Honeypot in Practice: A honeypot is ideally suited to get a clearer picture of the activity on or around the critical systems in your environment.
The common use of honeypots is to look like a legitimate resource so as to be indistinguishable from the real thing.
This will subject both the honeypot and the real resource to the same activity, meaning that attacks can be detected more easily.
An example of a typical deployment of a honeypot would be one where we have a high traffic web server. In this environment we would put the web server and a honeypot configured identically in the DMZ.
Since both are the same, the attacks both are exposed to in the same location should also match. Any malware, probes, enumeration, or other actions would immediately be detectable as a potential attack because the honeypot has no legitimate use.

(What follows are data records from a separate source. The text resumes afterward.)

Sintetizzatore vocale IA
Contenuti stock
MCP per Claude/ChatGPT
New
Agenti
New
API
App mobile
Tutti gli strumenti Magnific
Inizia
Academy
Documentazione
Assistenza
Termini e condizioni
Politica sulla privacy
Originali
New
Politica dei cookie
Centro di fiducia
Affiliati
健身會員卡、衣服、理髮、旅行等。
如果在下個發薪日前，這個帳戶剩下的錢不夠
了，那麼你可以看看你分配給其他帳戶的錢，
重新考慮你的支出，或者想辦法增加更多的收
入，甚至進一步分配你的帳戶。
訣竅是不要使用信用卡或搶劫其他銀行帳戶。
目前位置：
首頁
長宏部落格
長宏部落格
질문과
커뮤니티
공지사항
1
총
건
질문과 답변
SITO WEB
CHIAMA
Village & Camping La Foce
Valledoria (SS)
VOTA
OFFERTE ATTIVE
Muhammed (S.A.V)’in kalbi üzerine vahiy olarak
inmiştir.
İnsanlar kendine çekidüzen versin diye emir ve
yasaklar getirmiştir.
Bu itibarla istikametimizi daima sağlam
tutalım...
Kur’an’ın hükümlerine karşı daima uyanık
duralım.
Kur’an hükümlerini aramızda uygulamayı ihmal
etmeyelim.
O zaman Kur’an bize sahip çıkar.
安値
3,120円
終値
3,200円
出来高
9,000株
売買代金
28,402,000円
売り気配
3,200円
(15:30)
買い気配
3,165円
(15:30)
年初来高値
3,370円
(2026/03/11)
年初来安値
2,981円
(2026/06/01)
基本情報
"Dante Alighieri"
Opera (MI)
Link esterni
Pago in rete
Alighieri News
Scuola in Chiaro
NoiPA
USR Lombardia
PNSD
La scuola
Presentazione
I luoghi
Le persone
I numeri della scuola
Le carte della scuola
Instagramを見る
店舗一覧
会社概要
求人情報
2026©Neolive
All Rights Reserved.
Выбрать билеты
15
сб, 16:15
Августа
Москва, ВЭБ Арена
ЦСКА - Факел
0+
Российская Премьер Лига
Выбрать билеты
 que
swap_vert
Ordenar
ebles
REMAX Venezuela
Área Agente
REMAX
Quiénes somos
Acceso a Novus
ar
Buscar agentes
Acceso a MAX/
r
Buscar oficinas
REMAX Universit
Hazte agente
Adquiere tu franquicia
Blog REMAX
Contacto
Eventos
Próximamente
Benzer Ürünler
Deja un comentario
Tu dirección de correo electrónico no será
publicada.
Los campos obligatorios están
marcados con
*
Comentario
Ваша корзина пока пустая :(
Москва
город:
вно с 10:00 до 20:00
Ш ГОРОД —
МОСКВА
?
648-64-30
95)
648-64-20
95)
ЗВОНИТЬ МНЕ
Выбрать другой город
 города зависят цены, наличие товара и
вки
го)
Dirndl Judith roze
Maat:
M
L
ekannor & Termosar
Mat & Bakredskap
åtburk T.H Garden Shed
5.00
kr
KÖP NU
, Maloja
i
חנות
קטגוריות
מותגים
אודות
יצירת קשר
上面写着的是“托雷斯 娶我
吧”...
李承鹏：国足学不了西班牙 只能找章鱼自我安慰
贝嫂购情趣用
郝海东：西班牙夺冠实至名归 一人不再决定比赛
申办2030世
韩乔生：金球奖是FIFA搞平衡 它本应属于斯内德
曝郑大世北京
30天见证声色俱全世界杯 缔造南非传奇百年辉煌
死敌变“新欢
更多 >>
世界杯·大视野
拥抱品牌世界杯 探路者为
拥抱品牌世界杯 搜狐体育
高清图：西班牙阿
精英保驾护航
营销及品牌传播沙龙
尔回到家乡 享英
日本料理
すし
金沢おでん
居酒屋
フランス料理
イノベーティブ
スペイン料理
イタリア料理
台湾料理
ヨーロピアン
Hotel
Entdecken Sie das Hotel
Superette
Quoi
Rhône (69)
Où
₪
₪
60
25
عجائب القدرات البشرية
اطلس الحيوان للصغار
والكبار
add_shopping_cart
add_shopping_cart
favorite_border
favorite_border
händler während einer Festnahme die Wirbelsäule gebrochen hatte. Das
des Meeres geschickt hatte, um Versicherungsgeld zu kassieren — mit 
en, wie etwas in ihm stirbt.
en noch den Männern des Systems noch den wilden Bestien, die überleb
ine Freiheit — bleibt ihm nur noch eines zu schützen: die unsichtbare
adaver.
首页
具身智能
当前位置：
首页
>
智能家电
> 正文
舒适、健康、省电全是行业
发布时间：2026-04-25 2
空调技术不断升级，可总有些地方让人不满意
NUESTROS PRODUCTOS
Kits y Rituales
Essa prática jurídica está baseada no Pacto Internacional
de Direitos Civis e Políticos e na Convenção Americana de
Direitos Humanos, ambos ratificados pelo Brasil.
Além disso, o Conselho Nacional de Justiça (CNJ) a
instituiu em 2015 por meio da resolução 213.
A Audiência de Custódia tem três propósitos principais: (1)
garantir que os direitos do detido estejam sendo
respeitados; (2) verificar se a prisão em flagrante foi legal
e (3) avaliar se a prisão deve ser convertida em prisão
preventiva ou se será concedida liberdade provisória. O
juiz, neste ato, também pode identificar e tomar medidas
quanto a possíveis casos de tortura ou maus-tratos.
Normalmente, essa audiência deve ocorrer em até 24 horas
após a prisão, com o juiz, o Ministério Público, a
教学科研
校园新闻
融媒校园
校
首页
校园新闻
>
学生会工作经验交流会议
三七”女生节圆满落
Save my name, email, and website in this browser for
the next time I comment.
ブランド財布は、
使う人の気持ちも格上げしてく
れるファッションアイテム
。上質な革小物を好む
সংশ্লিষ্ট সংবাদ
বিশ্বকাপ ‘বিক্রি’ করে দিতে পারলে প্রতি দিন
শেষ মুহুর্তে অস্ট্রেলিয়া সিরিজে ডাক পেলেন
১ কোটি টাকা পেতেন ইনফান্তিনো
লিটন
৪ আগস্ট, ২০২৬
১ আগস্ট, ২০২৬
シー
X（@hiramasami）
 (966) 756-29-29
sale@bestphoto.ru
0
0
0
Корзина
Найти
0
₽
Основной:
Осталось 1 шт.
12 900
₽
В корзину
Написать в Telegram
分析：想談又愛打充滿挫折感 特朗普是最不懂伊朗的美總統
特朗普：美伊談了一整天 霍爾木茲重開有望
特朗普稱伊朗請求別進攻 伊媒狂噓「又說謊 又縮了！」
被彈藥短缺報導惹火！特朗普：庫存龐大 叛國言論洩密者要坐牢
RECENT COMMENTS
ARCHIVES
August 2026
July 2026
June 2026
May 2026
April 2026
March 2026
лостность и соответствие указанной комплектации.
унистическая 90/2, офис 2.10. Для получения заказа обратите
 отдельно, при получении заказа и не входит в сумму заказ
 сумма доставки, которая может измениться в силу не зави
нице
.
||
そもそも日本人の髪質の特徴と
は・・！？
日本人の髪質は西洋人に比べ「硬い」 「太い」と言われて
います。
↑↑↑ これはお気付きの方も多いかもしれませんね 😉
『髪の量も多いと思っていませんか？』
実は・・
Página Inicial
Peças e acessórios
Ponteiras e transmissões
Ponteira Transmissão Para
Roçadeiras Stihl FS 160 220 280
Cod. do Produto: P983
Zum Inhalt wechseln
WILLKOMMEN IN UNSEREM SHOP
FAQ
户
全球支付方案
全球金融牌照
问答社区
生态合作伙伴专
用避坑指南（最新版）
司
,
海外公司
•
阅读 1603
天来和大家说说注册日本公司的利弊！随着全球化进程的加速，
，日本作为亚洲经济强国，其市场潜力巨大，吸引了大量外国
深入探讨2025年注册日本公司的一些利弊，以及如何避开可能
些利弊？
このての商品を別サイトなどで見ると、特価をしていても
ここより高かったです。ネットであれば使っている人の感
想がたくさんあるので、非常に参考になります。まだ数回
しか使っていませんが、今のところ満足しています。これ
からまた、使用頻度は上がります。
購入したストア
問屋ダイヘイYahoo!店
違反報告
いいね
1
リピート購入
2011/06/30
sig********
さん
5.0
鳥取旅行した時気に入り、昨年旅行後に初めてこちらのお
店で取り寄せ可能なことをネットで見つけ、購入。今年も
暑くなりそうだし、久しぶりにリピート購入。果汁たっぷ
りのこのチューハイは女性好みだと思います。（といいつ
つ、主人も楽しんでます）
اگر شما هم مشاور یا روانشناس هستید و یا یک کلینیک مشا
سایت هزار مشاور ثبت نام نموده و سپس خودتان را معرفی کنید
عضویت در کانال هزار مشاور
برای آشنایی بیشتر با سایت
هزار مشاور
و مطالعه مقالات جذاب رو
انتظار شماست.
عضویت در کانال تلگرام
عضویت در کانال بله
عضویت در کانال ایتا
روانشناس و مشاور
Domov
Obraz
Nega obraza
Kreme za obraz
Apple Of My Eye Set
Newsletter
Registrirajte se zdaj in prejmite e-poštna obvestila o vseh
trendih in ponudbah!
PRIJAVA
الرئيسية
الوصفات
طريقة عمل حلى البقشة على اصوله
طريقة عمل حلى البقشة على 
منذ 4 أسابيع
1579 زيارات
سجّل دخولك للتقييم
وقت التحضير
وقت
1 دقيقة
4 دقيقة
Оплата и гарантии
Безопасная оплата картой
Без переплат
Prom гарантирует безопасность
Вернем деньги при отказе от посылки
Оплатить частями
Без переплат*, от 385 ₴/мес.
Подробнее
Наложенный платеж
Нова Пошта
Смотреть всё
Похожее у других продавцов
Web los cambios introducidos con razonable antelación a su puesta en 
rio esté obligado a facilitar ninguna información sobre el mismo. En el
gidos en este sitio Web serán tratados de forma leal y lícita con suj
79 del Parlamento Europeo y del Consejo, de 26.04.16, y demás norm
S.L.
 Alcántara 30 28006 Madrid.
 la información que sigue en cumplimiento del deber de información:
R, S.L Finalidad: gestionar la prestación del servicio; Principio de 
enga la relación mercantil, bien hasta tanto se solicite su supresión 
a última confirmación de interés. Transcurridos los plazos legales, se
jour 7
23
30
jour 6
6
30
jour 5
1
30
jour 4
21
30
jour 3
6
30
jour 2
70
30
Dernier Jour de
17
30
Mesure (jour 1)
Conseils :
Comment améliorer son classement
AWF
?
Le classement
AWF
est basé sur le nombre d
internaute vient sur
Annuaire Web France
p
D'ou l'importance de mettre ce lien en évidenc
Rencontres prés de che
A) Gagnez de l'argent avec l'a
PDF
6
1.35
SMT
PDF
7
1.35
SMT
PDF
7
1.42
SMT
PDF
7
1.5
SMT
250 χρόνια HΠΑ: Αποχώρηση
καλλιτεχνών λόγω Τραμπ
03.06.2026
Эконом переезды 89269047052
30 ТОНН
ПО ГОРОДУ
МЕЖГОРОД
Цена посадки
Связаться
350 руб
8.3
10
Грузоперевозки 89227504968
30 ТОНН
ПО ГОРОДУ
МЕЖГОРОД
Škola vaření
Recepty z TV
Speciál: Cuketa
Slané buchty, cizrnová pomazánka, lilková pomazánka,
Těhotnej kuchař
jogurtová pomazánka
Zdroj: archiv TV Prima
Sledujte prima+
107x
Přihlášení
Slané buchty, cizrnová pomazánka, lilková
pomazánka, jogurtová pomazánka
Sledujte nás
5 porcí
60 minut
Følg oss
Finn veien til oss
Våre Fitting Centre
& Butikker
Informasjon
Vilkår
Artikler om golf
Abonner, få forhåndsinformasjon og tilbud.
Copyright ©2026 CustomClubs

This information gathered from the honeypot would allow for the design and placement of better defenses.
High vs. Low Interaction
Honeypots are not all created equal. There are two main categories: high- and low-interaction varieties.
- Low interaction honeypots rely on the emulation of service and programs that would be found on a vulnerable system.
If attacked, the system detects the activity and throws an error that can be reviewed by an administrator.
- High-interaction honeypots are more complex in that they are no longer a single system that looks vulnerable but an entire network typically known as a
Any activity that happens in this tightly controlled and monitored environment is reported.
One other difference in this setup is that in lieu of emulation, real systems with real applications are present.
Honeypots can be easily exposed and evaluated as something to consider for your environment. Those available include KFSensor, HoneyBOT, and HoneyDrive, to name a few.